Actually, I do have a sort of support group with the new friends I have made since moving to Mexico, most of whom are younger than me and don't seem to find me crotchety at all. I wonder how you would say "crotchety" in Spanish . . . 

I do hope to see you and your husband here in La Gran Manzana Mexicana one day soon.


----------



## mes1952 (Dec 11, 2012)

I'm hesitant to go anywhere in Mexico that is know for above-average violence. An entire family from California was attacked while visiting there recently so that makes me even more apprehensive about going to that area esp. traveling alone. I'm probably more adventurous than the average person but when I read recent news like that it reminds me there are plenty of places in Mexico with less violence involving tourists.
Oxnard Family Ambushed and Shot While Vacationing in Mexico | News - KEYT


----------



## mes1952 (Dec 11, 2012)

The problem here in Baja esp. Baja Norte that it is becoming oversaturated with American expats and many of them are not the type I want as acquaintances, i.e., what I call the "Ugly American". It will be interesting when I travel to the mainland to discover if expats there are the same as in Baja.


----------



## Isla Verde (Oct 19, 2011)

mes1952 said:


> I'm hesitant to go anywhere in Mexico that is know for above-average violence. An entire family from California was attacked while visiting there recently so that makes me even more apprehensive about going to that area esp. traveling alone. I'm probably more adventurous than the average person but when I read recent news like that it reminds me there are plenty of places in Mexico with less violence involving tourists.
> Oxnard Family Ambushed and Shot While Vacationing in Mexico | News - KEYT


That is indeed a scary and tragic tale. But the article doesn't say where in Michoacán the attack happened, whether in the dangerous Tierra Caliente or on the outskirts of Morelia. It just says that they were "driving down a road in the state of Michoacan".


----------



## TundraGreen (Jul 15, 2010)

mes1952 said:


> I'm hesitant to go anywhere in Mexico that is know for above-average violence. An entire family from California was attacked while visiting there recently so that makes me even more apprehensive about going to that area esp. traveling alone. I'm probably more adventurous than the average person but when I read recent news like that it reminds me there are plenty of places in Mexico with less violence involving tourists.
> Oxnard Family Ambushed and Shot While Vacationing in Mexico | News - KEYT


I found another article about that incident. There is speculation that it was a case of mistaken identity. One of the victims shares a name and appearance with a former border control agent who was convicted for shooting a drug smuggler.


----------



## TundraGreen (Jul 15, 2010)

Isla Verde said:


> That is indeed a scary and tragic tale. But the article doesn't say where in Michoacán the attack happened, whether in the dangerous Tierra Caliente or on the outskirts of Morelia. It just says that they were "driving down a road in the state of Michoacan".

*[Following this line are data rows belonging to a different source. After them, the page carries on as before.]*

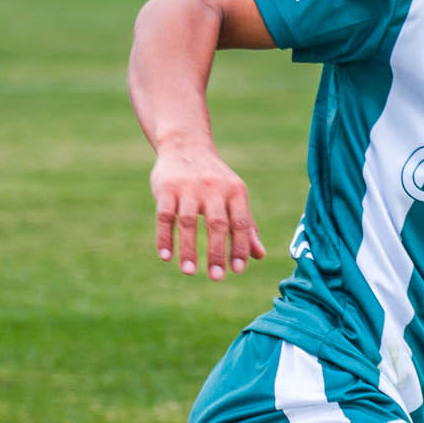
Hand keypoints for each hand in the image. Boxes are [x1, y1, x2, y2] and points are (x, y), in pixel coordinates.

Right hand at [151, 142, 264, 279]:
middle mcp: (213, 188)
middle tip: (217, 278)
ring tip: (190, 272)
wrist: (186, 144)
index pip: (240, 223)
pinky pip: (164, 216)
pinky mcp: (165, 188)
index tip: (237, 270)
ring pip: (188, 222)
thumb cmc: (215, 178)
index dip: (240, 247)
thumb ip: (246, 225)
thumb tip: (259, 255)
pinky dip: (164, 238)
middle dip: (217, 252)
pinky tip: (166, 257)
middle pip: (216, 224)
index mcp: (235, 191)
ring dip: (188, 249)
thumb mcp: (234, 196)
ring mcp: (187, 187)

Apparently, it was in Periban, Michoacan. There are two Peribans in western Michoacan, one near the Jalisco border and the other near Uruapan. Coincidentally, the full name of one of them is Periban de Ramos. Ramos is the name of the family that was attacked and also the name of a border control agent that may have been the target.


----------



## mes1952 (Dec 11, 2012)

If I were to travel in any of those questionable areas I would definitely stay on the main highways esp. if traveling solo.


----------



## citlali (Mar 4, 2013)

It can happen but it is unusual for a tourist to be gunned down like these people were.


----------



## ojosazules11 (Nov 3, 2013)

Isla Verde said:


> I wonder how you would say "crotchety" in Spanish . . .

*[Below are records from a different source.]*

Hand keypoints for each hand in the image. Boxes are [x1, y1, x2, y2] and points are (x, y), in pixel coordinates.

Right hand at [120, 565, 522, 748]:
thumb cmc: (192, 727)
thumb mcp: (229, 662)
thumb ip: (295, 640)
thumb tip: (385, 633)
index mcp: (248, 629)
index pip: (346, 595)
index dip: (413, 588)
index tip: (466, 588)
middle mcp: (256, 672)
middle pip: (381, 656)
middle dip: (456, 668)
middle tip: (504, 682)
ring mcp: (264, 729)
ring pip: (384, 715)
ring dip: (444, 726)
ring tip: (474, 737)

_La gruñoncita _ (or _gruñona_) is what they call me at my house when I'm being crotchety.


----------



## mes1952 (Dec 11, 2012)

I read additional info on Borderland Beat and it mentioned they were traveling on a dirt road at night with an SUV full of males. Sorry but that scenario is asking for trouble in those "hot zones" and could easily be mistaken for cartel members.


----------



## coondawg (May 1, 2014)

mes1952 said:


> I read additional info on Borderland Beat and it mentioned they were traveling on a dirt road at night with an SUV full of males. Sorry but that scenario is asking for trouble in those "hot zones" and could easily be mistaken for cartel members.


A person that has some "common sense" and knows when and where not to venture rarely has difficulty in Mexico, or anywhere else, unless they happen to get caught in the wrong place at the wrong time.


----------



## citlali (Mar 4, 2013)

Travelling at night on a dirt road in a SUV sound like a good recipe for getting shot if this is correct.


----------



## Meritorious-MasoMenos (Apr 17, 2014)

citlali said:


> Travelling at night on a dirt road in a SUV sound like a good recipe for getting shot if this is correct.

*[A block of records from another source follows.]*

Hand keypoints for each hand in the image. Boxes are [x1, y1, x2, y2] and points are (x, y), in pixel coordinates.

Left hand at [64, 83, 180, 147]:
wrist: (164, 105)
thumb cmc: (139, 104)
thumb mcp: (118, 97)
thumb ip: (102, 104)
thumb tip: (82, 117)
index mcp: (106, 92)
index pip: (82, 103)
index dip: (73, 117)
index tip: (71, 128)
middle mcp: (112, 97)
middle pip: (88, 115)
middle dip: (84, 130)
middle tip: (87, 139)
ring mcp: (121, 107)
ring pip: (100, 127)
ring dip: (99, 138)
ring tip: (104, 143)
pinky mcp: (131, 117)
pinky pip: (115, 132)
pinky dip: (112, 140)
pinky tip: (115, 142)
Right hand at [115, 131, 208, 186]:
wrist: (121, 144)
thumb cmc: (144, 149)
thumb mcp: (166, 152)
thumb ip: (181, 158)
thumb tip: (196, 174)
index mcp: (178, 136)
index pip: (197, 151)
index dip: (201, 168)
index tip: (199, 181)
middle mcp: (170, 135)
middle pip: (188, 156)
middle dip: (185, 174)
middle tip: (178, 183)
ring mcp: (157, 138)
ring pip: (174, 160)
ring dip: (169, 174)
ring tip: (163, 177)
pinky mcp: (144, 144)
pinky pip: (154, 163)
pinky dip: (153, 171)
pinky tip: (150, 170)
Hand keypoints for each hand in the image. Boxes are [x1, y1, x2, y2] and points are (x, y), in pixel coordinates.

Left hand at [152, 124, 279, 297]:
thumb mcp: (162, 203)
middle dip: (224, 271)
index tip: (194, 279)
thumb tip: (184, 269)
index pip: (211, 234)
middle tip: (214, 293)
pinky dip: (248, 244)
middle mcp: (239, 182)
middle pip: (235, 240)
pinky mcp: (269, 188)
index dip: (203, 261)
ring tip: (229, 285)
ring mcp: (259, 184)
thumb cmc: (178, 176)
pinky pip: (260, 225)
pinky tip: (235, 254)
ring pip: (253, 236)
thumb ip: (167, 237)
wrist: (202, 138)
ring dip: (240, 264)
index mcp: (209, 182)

Not Baja, but Mexican police say they arested gang leader for the killing of that American motorcyclist who was transversing Mexico last year on his way to Brazil for the World Cup. That was a nasty case. Back when I lived in Mexico in the 80s, drug dealers killed a few Americans they thought were U.S. agents, and an actual U.S. agent as well. 

http://www.nytimes.com/aponline/201...ap-lt-mexico-us-motorcyclist-killed.html?_r=0

MEXICO CITY — Mexican authorities said Tuesday they have arrested an alleged drug gang leader they believe was responsible for the 2014 killing of a New York man who vanished while heading on his motorcycle to Brazil for the World Cup.

A federal official, who was not authorized to be quoted by name under the agency's rules, said Reyes Cadena's gang apparently thought motorcyclist Harry Devert was a U.S. agent.


----------



## citlali (Mar 4, 2013)

Maybe not Baja but I would not do it on back some backroads, in Jalisco or Michoacan or Chiapas.


----------